Time ticked by painfully slowly in the jail cell. The crushing, continuous soundtrack of white noise, air conditioning and rain was echoing in Pacifica's head.
She was growing antsy. It gave her an increasingly unpleasant headache. The Northwest heir found herself getting painfully aware of every sense that she had.
Every creak of the wooden bench. Every tap, drip and splash of rain. Every hiss of the television's white noise. Every rumble of thunder. The droning, metallic whine of the air conditioning unit. Her heartbeat. Her breathing.
Was she having a panic attack? She couldn't be having a panic attack. She was Pacifica Northwest. She'd been in worse situations!
But the voice kept nagging her, that judgemental voice that sounded like pure, ancestral expectation.
You're in prison? How did it all go so wrong? How did you become such a terrible person so quickly? Only bad people end up here.
Pacifica was no dumb blonde there to toe a party line, but she was still a kid . A little rebellion was fine. But this? Prison? A life behind bars?

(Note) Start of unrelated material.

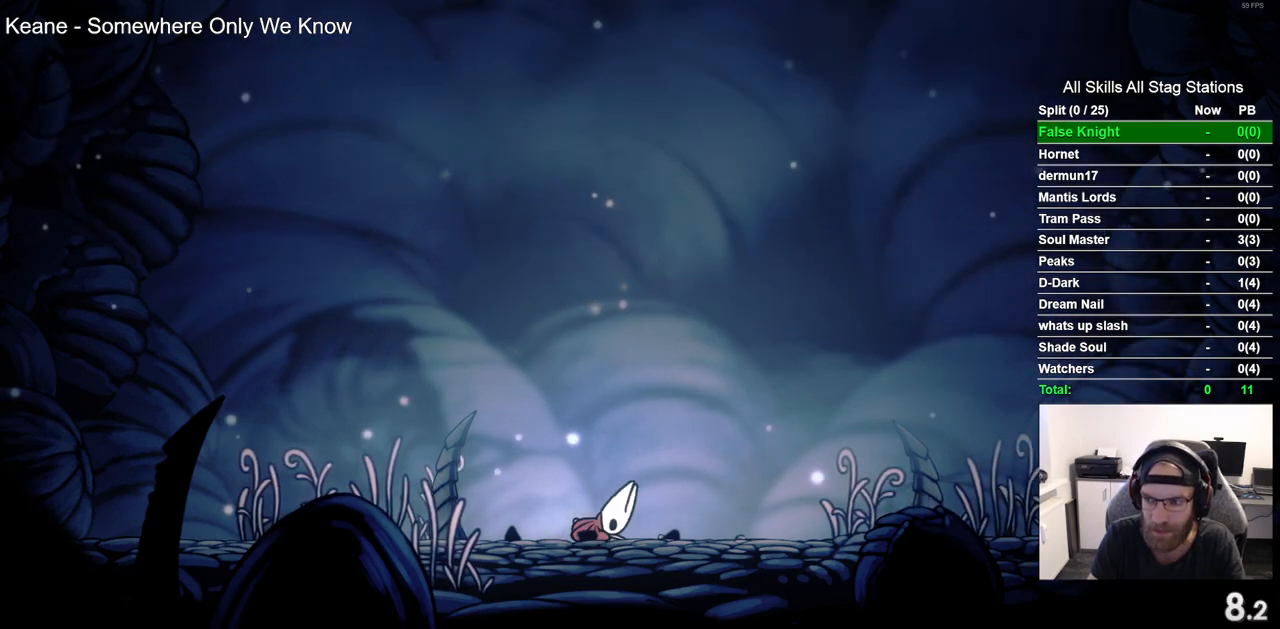
{"dt_ms": 500, "buttons": ["DPAD_RIGHT"], "left_stick": "center", "right_stick": "center", "events": [[200, "R2", "down"], [417, "R2", "up"]]}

They couldn't do this. Could they? She was just a kid! But… They did it for Gideon. And Gideon didn't blow up a high street and mind wipe the mayor…
She had been proud. She had been so proud of how they tackled Gerron Street, but now…
She moistened her lips, looked to her boyfriend and, finally, spoke up. "Dipper, do you think we… got things wrong?"
Dipper blinked and turned to Pacifica. "What do you mean?"
"You gotta admit, we kinda - we kinda hit things like a sledgehammer." Pacifica huffed. "We see something weird and we like, just, storm in?"
He stood up and sat next to her on the splintered wooden bench, putting an arm firmly around his girlfriend. "Hey. We do what we think is right."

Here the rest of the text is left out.